[Record excerpts]
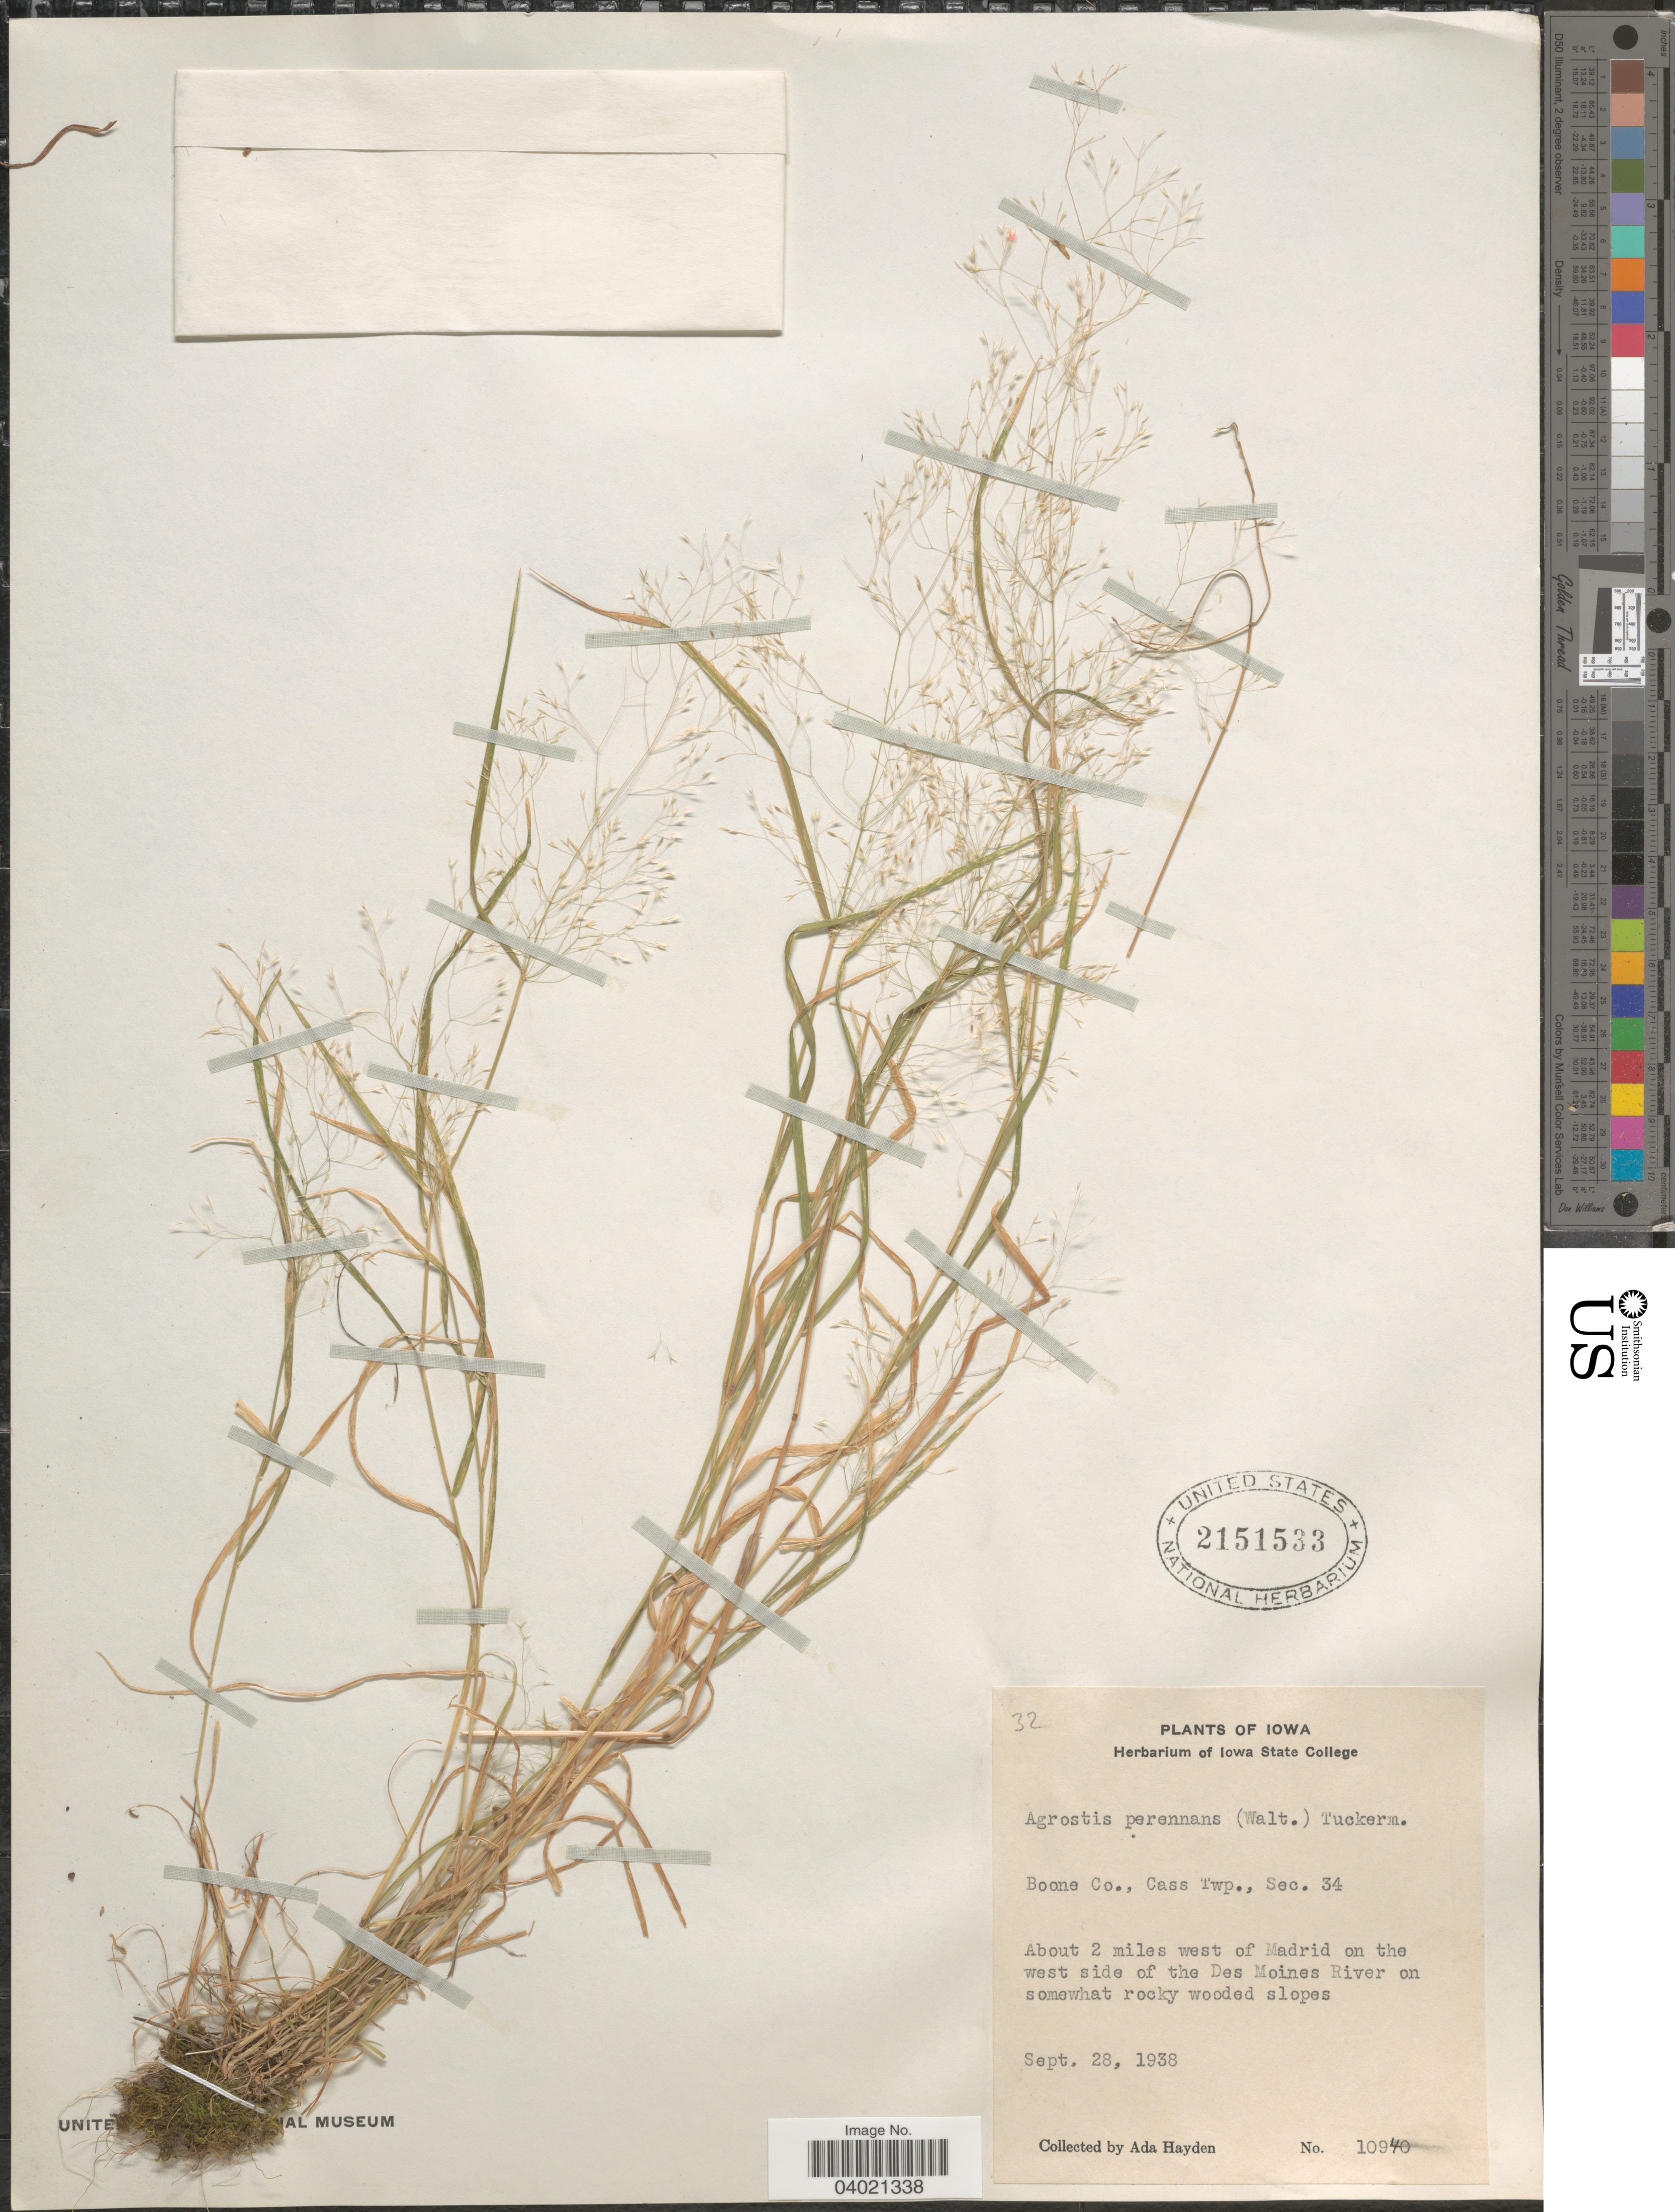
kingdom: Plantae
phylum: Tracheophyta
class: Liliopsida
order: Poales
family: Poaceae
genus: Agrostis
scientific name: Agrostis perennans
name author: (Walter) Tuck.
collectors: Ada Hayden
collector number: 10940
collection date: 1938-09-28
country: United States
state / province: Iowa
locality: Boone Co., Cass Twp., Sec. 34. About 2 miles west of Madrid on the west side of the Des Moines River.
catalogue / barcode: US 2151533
---
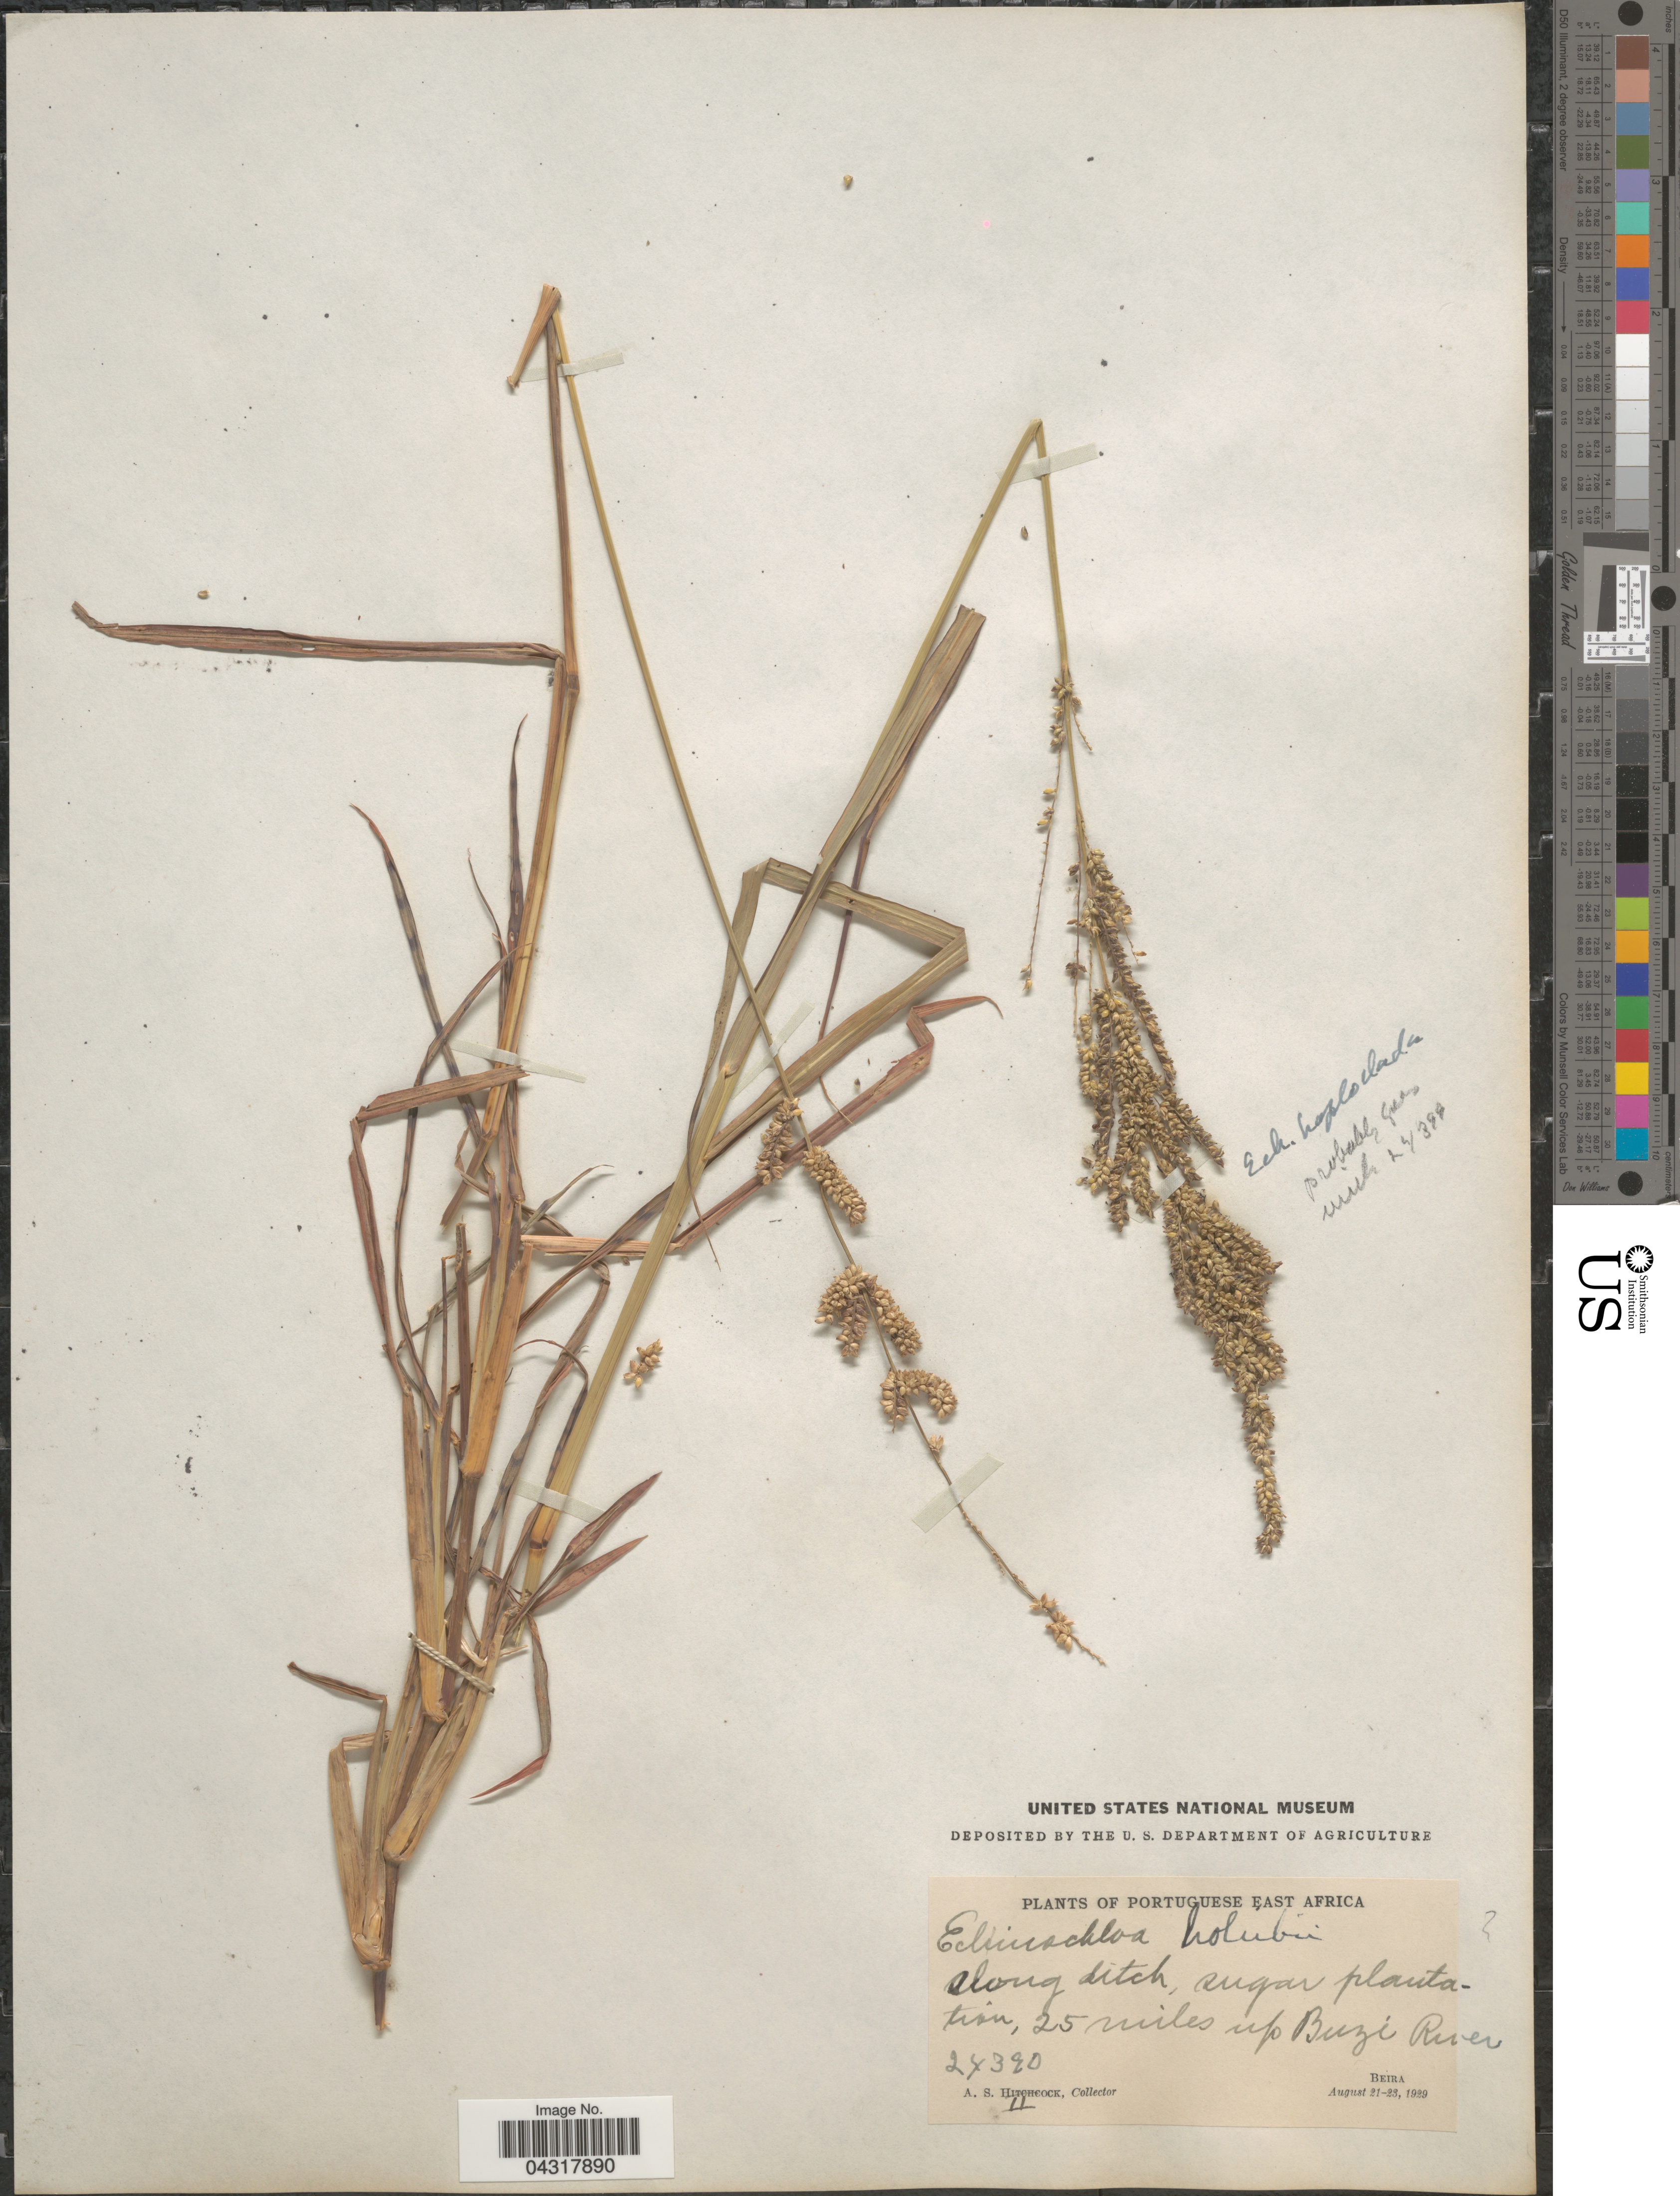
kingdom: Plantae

[Written task] Rewrite the listing lines starting with the line with "order: Poales" and going on through the line with "locality: Boone Co., Cass", renaming "collection date" as "date collected" and leaving everything else as it is.

[Solved problem]
order: Poales
family: Poaceae
genus: Agrostis
scientific name: Agrostis perennans
name author: (Walter) Tuck.
collectors: Ada Hayden
collector number: 10940
date collected: 1938-09-28
country: United States
state / province: Iowa
locality: Boone Co., Cass Twp., Sec. 34. About 2 miles west of Madrid on the west side of the Des Moines River.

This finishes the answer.